DrumsandWhistles has a great post on rudeness
Mommy and Daddy are missing a teaching opportunity to help their kids learn to dislike the choice a person makes without extending to the person making the choice. Instead they’re teaching Junior that it’s okay to be rude if the choice is something rejected by the majority. Manners aren’t a democracy. They’re what we do to make people feel more like people– people who matter.
Joan Ryan wrote:
We have become a nation of cranks and scolds, of people who leap at every opportunity to wag a finger, or flip one. Just below the surface of our pretty-normal selves burbles the soul of an old lady with a shotgun across her lap.

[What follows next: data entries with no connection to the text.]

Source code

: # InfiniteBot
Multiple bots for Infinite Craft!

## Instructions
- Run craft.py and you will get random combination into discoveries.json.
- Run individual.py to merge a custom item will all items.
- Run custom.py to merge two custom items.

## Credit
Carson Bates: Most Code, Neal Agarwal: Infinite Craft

Maybe we need to learn how to deal with people we can't stand.
Dr. P. M Forni writes:
It is largely through having good manners that we put into everyday practice the Principle of Respect for Persons—the principle upon which ethical systems are built. It is through them that we become ethical agents. Civility and manners are kinds of goodness. As we act ethically, we transcend our Selves, but we also nurture our Selves. The quality of our own lives improves together with the quality of the lives we improve. Self-interest and altruism find a way to converge in the practice of civility. Kindness makes life better for those who give it and those who receive it.
We are not born civil. Civility is a code of behavior acquired by learning it from others and by constant practicing. For the sake of our communities and ourselves, let us teach, let us learn, and let us practice.
The Chronicle of Higher Education had an online colloquy on incivility in the classroom in 1998.